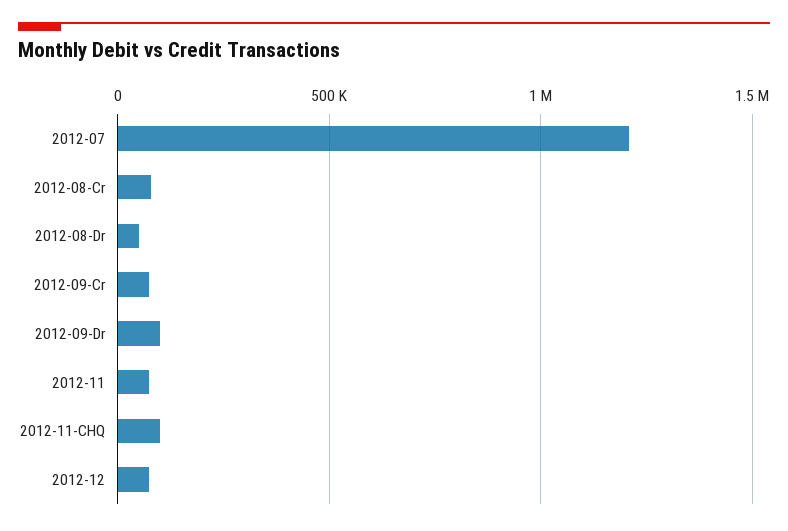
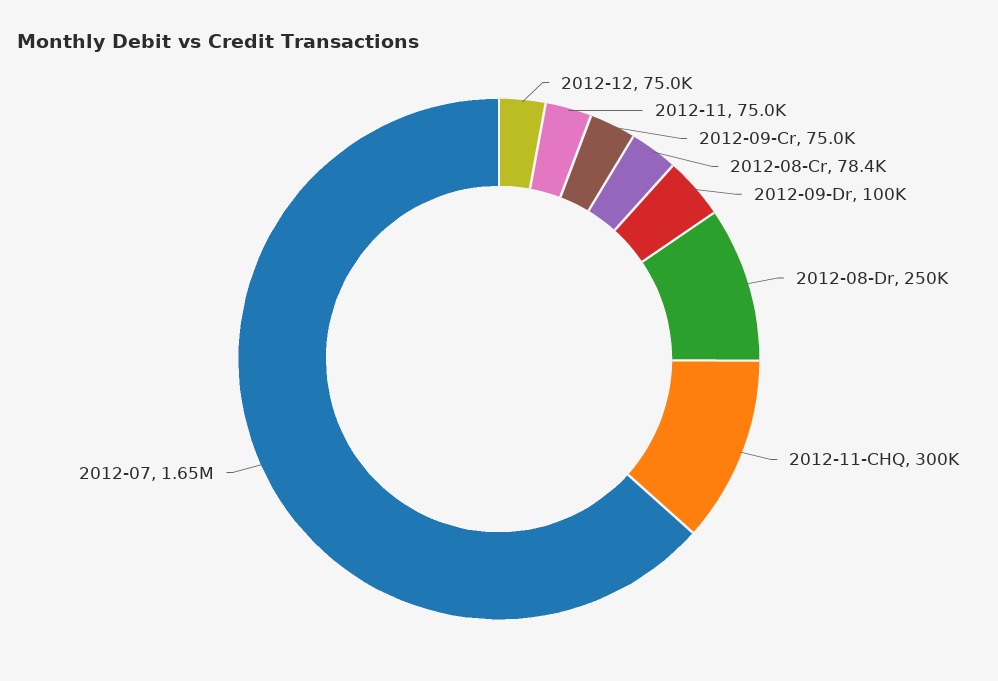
2012-07: 1200000 -> 1650000
2012-08-Dr: 50000 -> 250000
2012-11-CHQ: 100000 -> 300000

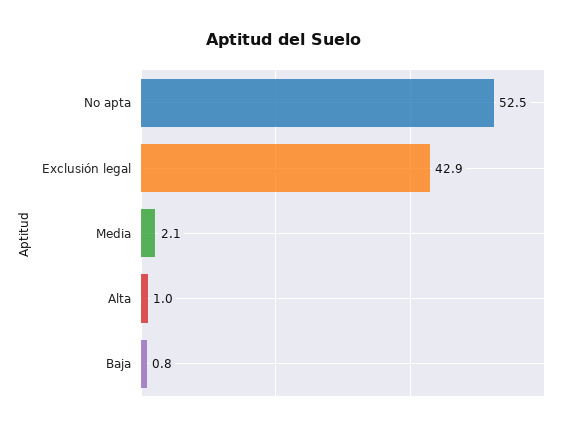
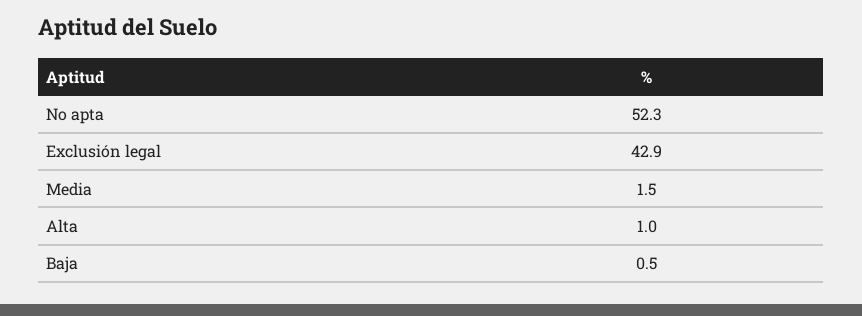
No apta: 52.5 -> 52.3
Media: 2.1 -> 1.5
Baja: 0.8 -> 0.5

ACTIVITY: Extract exactly the lines from the one containing "2012-11-CHQ: 100000 -> 300000" through the last line of the records above, both included, and leave out the pictures.

RESPONSE FOR THIS EXERCISE:
2012-11-CHQ: 100000 -> 300000

No apta: 52.5 -> 52.3
Media: 2.1 -> 1.5
Baja: 0.8 -> 0.5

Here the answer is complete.